#### Work item
Can you copy every one of the rows below character for character, leaving nothing out and changing nothing?

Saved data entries
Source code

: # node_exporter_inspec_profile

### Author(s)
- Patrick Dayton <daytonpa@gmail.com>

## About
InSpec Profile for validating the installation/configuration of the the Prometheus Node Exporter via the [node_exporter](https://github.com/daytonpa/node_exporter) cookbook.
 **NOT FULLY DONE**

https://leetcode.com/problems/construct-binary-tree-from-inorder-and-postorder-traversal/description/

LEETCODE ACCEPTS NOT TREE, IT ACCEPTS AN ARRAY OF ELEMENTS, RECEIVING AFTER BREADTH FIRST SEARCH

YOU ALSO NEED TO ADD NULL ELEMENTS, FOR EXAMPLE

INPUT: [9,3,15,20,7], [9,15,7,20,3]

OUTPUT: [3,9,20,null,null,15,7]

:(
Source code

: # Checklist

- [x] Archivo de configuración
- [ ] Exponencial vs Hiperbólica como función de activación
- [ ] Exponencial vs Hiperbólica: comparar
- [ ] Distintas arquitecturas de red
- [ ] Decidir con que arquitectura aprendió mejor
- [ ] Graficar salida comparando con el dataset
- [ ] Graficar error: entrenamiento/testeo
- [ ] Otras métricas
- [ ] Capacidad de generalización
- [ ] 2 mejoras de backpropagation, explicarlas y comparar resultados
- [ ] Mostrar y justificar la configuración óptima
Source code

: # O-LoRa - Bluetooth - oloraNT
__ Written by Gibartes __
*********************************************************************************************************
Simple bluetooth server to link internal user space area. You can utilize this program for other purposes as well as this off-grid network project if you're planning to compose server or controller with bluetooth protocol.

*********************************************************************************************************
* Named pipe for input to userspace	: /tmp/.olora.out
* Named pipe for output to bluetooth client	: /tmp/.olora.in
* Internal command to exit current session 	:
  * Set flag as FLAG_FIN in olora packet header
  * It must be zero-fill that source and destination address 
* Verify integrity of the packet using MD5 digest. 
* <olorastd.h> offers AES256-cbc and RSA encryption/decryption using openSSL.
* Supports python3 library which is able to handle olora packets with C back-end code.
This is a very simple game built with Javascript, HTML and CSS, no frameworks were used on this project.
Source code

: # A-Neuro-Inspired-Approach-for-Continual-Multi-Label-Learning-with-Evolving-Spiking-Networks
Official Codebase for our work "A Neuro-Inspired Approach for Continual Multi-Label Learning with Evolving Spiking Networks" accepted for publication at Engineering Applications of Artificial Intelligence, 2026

#### Result below
Source code

: # node_exporter_inspec_profile

### Author(s)
- Patrick Dayton <daytonpa@gmail.com>

## About
InSpec Profile for validating the installation/configuration of the the Prometheus Node Exporter via the [node_exporter](https://github.com/daytonpa/node_exporter) cookbook.
 **NOT FULLY DONE**

https://leetcode.com/problems/construct-binary-tree-from-inorder-and-postorder-traversal/description/

LEETCODE ACCEPTS NOT TREE, IT ACCEPTS AN ARRAY OF ELEMENTS, RECEIVING AFTER BREADTH FIRST SEARCH

YOU ALSO NEED TO ADD NULL ELEMENTS, FOR EXAMPLE

INPUT: [9,3,15,20,7], [9,15,7,20,3]

OUTPUT: [3,9,20,null,null,15,7]

:(
Source code

: # Checklist

- [x] Archivo de configuración
- [ ] Exponencial vs Hiperbólica como función de activación
- [ ] Exponencial vs Hiperbólica: comparar
- [ ] Distintas arquitecturas de red
- [ ] Decidir con que arquitectura aprendió mejor
- [ ] Graficar salida comparando con el dataset
- [ ] Graficar error: entrenamiento/testeo
- [ ] Otras métricas
- [ ] Capacidad de generalización
- [ ] 2 mejoras de backpropagation, explicarlas y comparar resultados
- [ ] Mostrar y justificar la configuración óptima
Source code

: # O-LoRa - Bluetooth - oloraNT
__ Written by Gibartes __
*********************************************************************************************************
Simple bluetooth server to link internal user space area. You can utilize this program for other purposes as well as this off-grid network project if you're planning to compose server or controller with bluetooth protocol.

*********************************************************************************************************
* Named pipe for input to userspace	: /tmp/.olora.out
* Named pipe for output to bluetooth client	: /tmp/.olora.in
* Internal command to exit current session 	:
  * Set flag as FLAG_FIN in olora packet header
  * It must be zero-fill that source and destination address 
* Verify integrity of the packet using MD5 digest. 
* <olorastd.h> offers AES256-cbc and RSA encryption/decryption using openSSL.
* Supports python3 library which is able to handle olora packets with C back-end code.
This is a very simple game built with Javascript, HTML and CSS, no frameworks were used on this project.
Source code

: # A-Neuro-Inspired-Approach-for-Continual-Multi-Label-Learning-with-Evolving-Spiking-Networks
Official Codebase for our work "A Neuro-Inspired Approach for Continual Multi-Label Learning with Evolving Spiking Networks" accepted for publication at Engineering Applications of Artificial Intelligence, 2026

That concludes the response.